Copy the lines below exactly as they appear, leaving out the pictures.
========
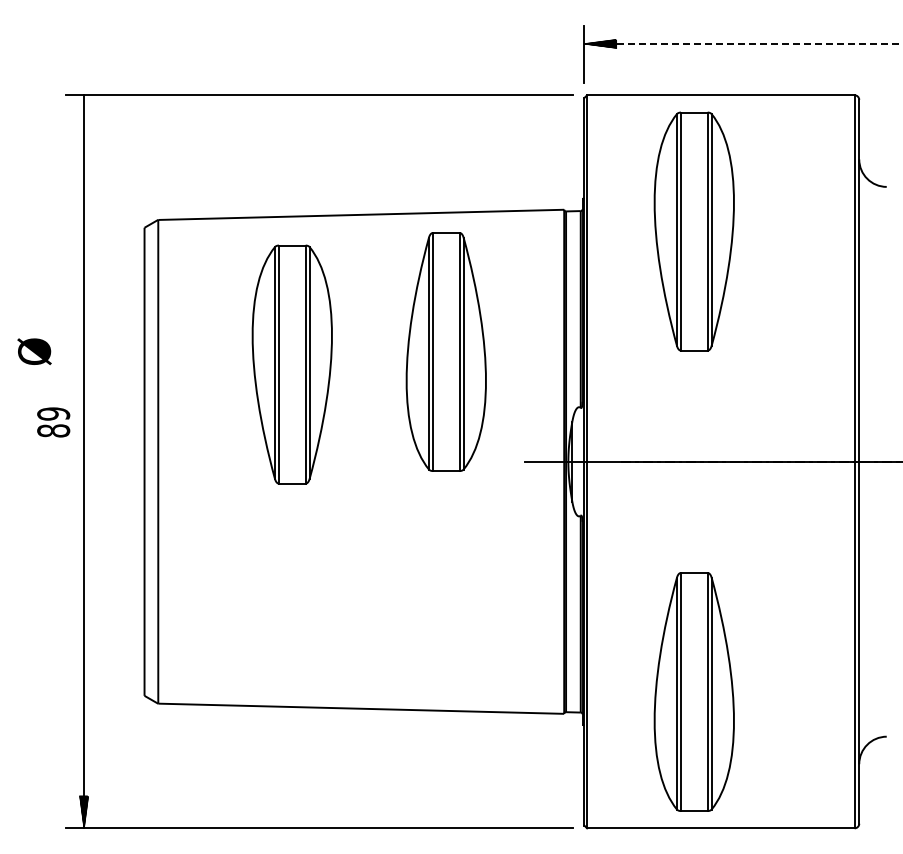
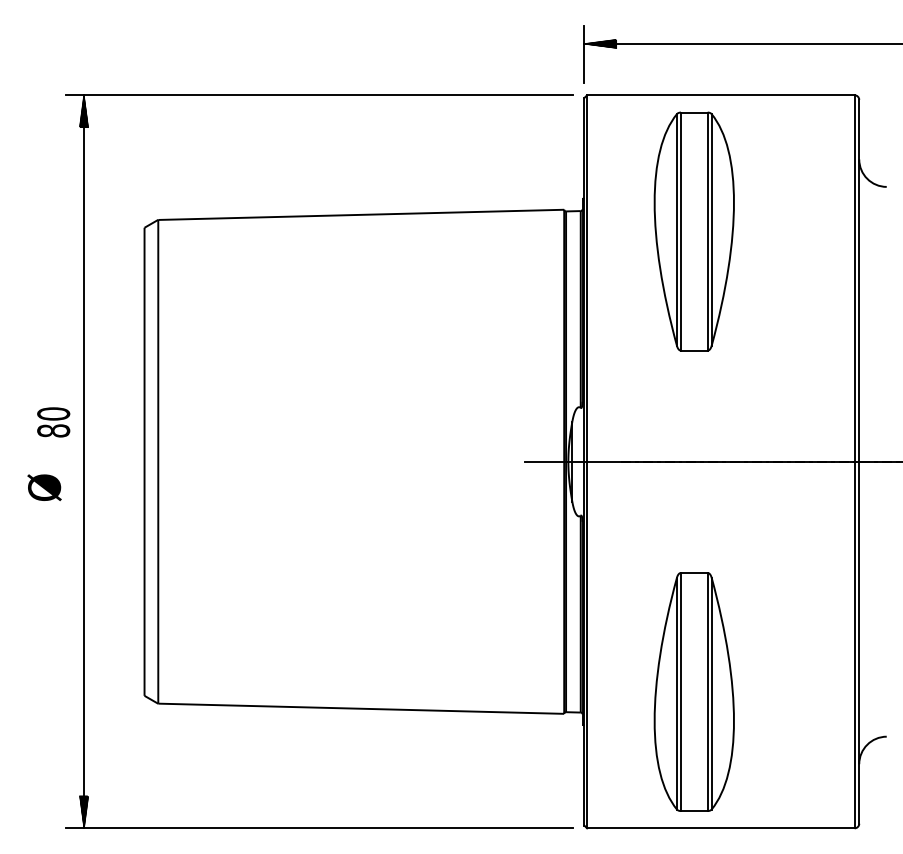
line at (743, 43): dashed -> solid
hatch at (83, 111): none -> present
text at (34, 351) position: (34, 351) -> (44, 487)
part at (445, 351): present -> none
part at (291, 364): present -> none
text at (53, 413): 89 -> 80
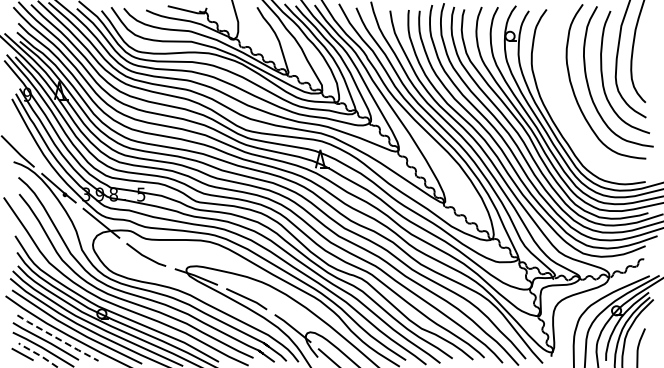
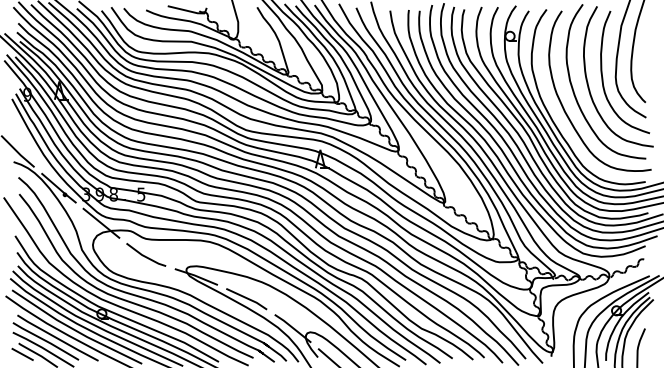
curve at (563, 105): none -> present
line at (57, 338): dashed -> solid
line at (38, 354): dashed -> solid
========
Complete output –
line at (743, 43): dashed -> solid
hatch at (83, 111): none -> present
text at (34, 351) position: (34, 351) -> (44, 487)
part at (445, 351): present -> none
part at (291, 364): present -> none
text at (53, 413): 89 -> 80
curve at (563, 105): none -> present
line at (57, 338): dashed -> solid
line at (38, 354): dashed -> solid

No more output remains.